What drives people to coordinate in this way, amongst themselves? Is it driven by the selflessness purported by popular media? Crucially, these explanations miss the historical context. The very same SAFECAST platform used to track Covid-19 tests was originally designed to monitor radiation after the Fukushima reactor meltdown. It was the inadequate supply of information from government which drove the public to take science into their own hands, using science as a protest technology against official methods. The citizen science enacted today is driven by that lingering mistrust; “trust is not a renewable resource.” A similar story exists in South Korea too, in which the government kept information hidden from the public during the SARS and MERS outbreaks.

So, what should governments do about this dichotomy? “What's interesting is that some of the public authorities are tapping into the notion of citizen science: launching apps, data platforms and speaking of open government approaches and open data platforms – there's a lot going on.” illustrated Dr. Van Oudheusden. In Singapore, where Covid-19 clusters in migrant housing complexes were overlooked, the government adapted with a more cooperative approach, launching the Tracetogether app.

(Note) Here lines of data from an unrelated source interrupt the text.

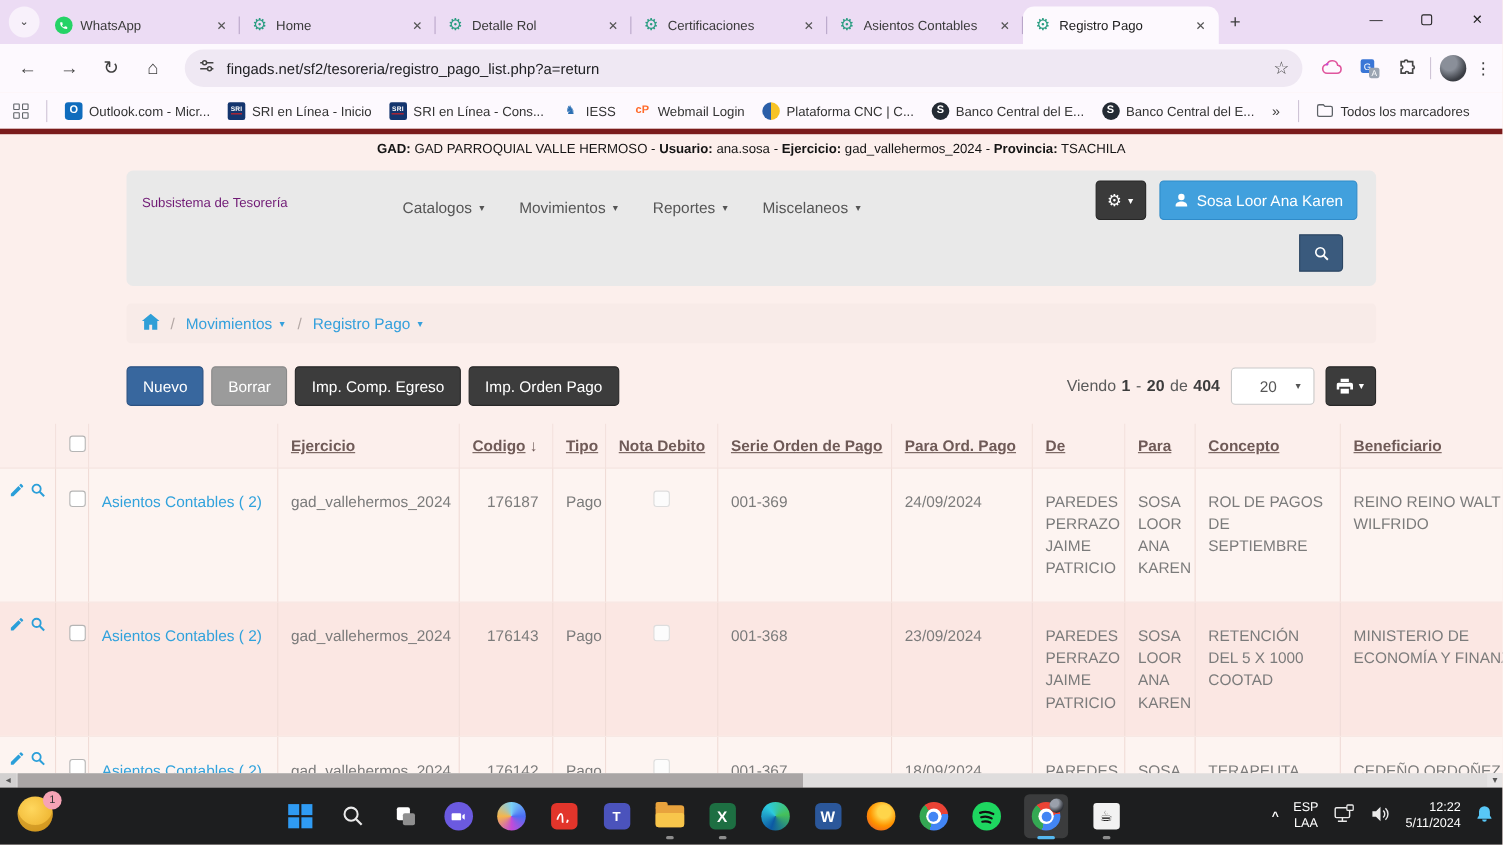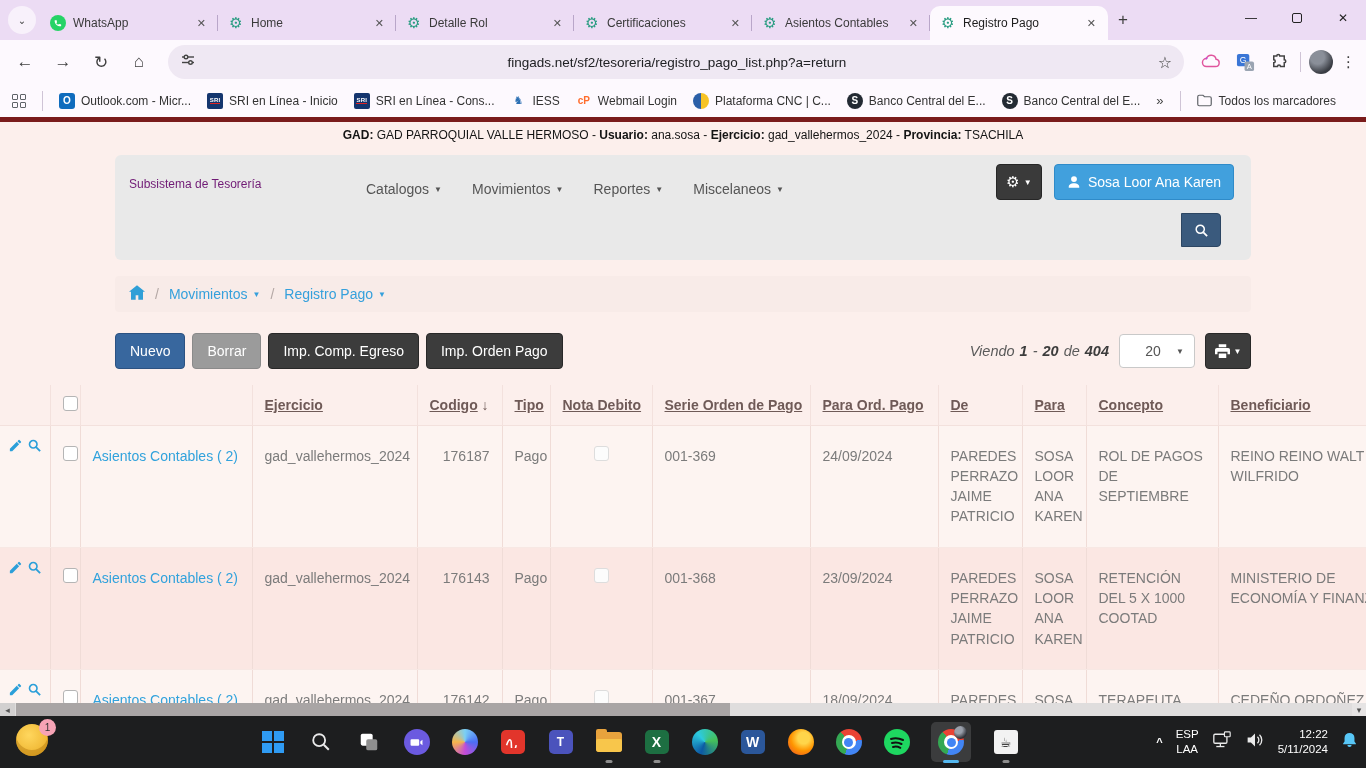"fingads.net/sf2/tesoreria/registro_pago_" .omni-url { text-align: center -> none }
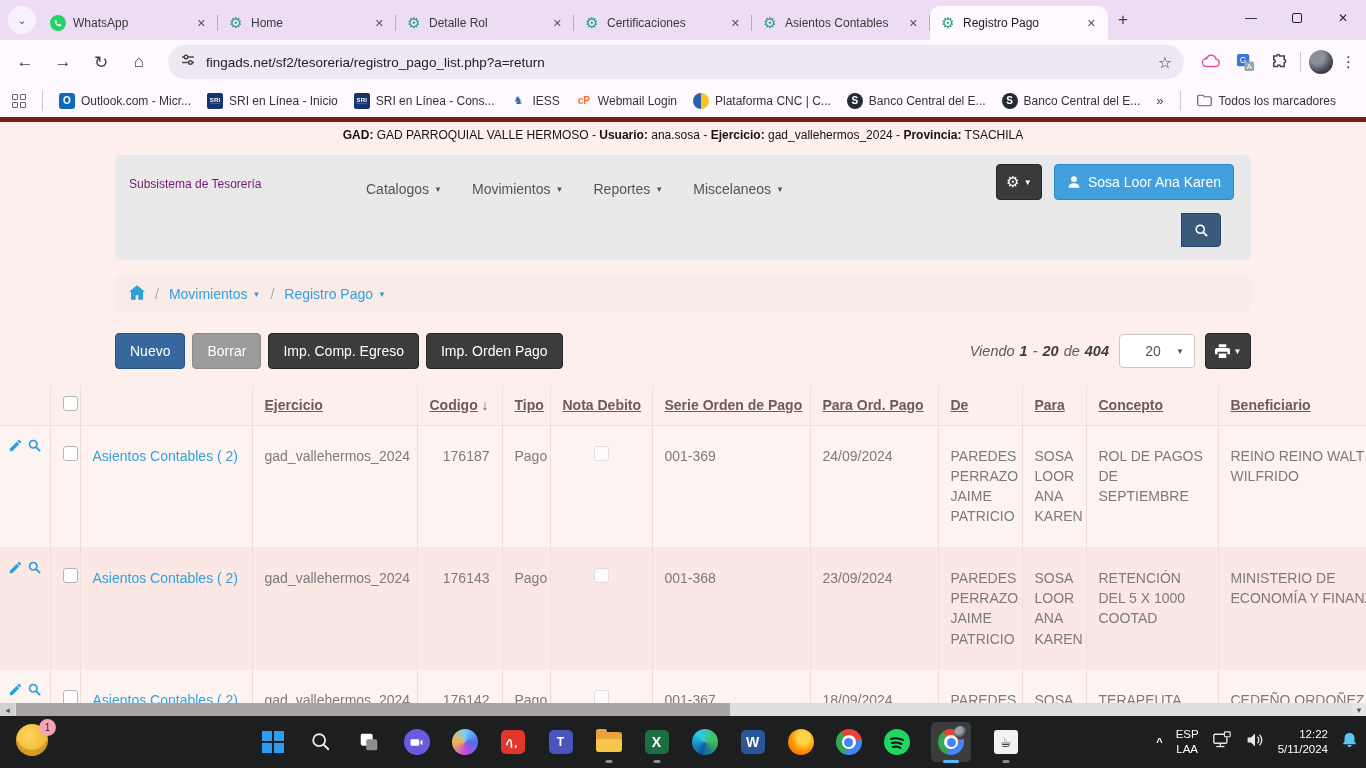"Viendo" .viewing { font-style: italic -> none }
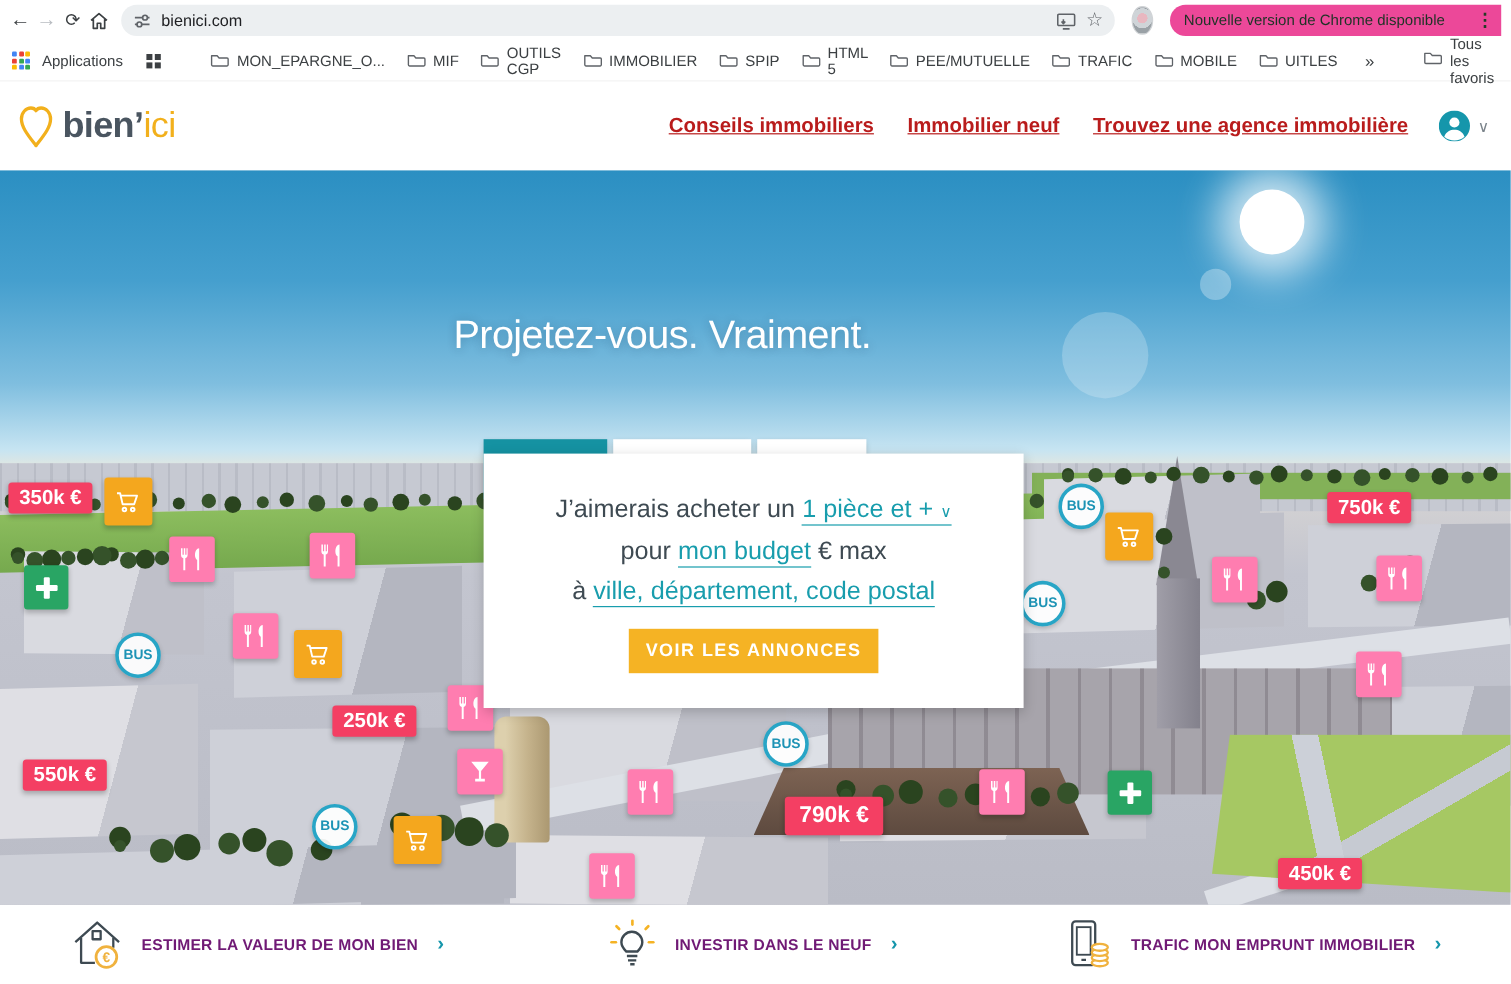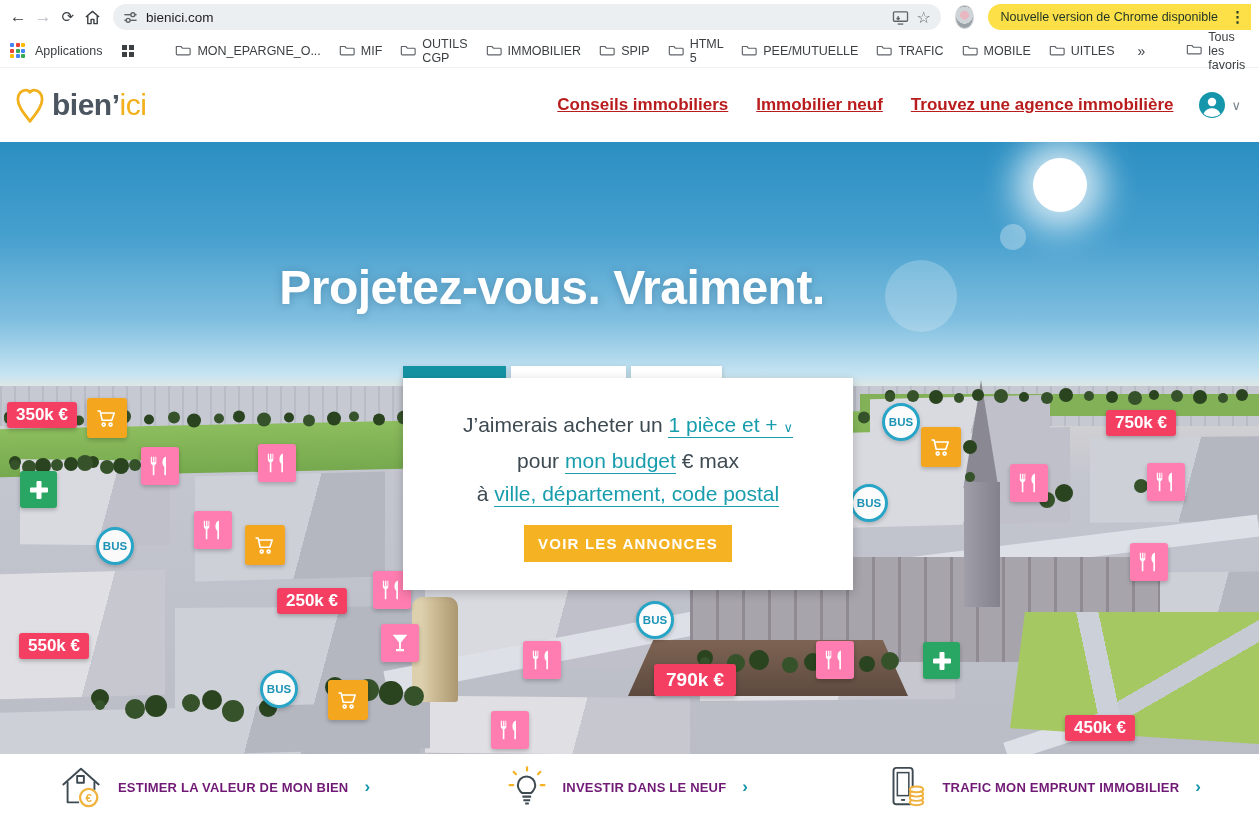"Nouvelle version de Chrome disponible" .update-pill { background: #fde047 -> #ec4899; gap: 12px -> 26px }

From the onset, the app was explicitly billed as a citizen science project. Similarly, the Taiwanese government works alongside the public through its fact-checking centres.

Crises like the pandemic, and the corresponding government responses, have raised the profile of citizen scientists, prompting questions over their wider usage. Are citizen scientists better prepared than formal institutions? After all, they are highly adaptive to local needs, as was the case in Fukushima. They are firmly rooted in local networks, and they are trusted by the wider public. Crucially, they can act critically and independently; SAFECAST claim only to gather data, and its trustworthiness has been appreciated by experts in the field, prompting calls for closer collaboration.

This is not to say there are no differences between East and West. Government enforcement, design of centralised infrastructure, and community perception of trade-offs between privacy and public health all vary between nations. However, there is nothing inherently “Eastern” or “Western” about the reasons why nations that harness citizen science perform well in the face of crises. Ultimately, the search for better explanations and robust responses to future crises starts with data on the ground, in the hands of citizens.


Organised exclusively for CSaP Policy Fellows and Continuing Fellows, this three-part seminar series on citizen science runs alongside an edited collection, produced in collabration with the Expertise Under Pressure research project: Future directions for citizen science and public policy. This collection of essays, created by leading policy makers, practitioners, scientists and scholars, will showcase good practice and aim to set out the potential for citizens to contribute more effectively to policy making. The collection will be open access, freely available online and launched at the CSaP annual conference in June 2021.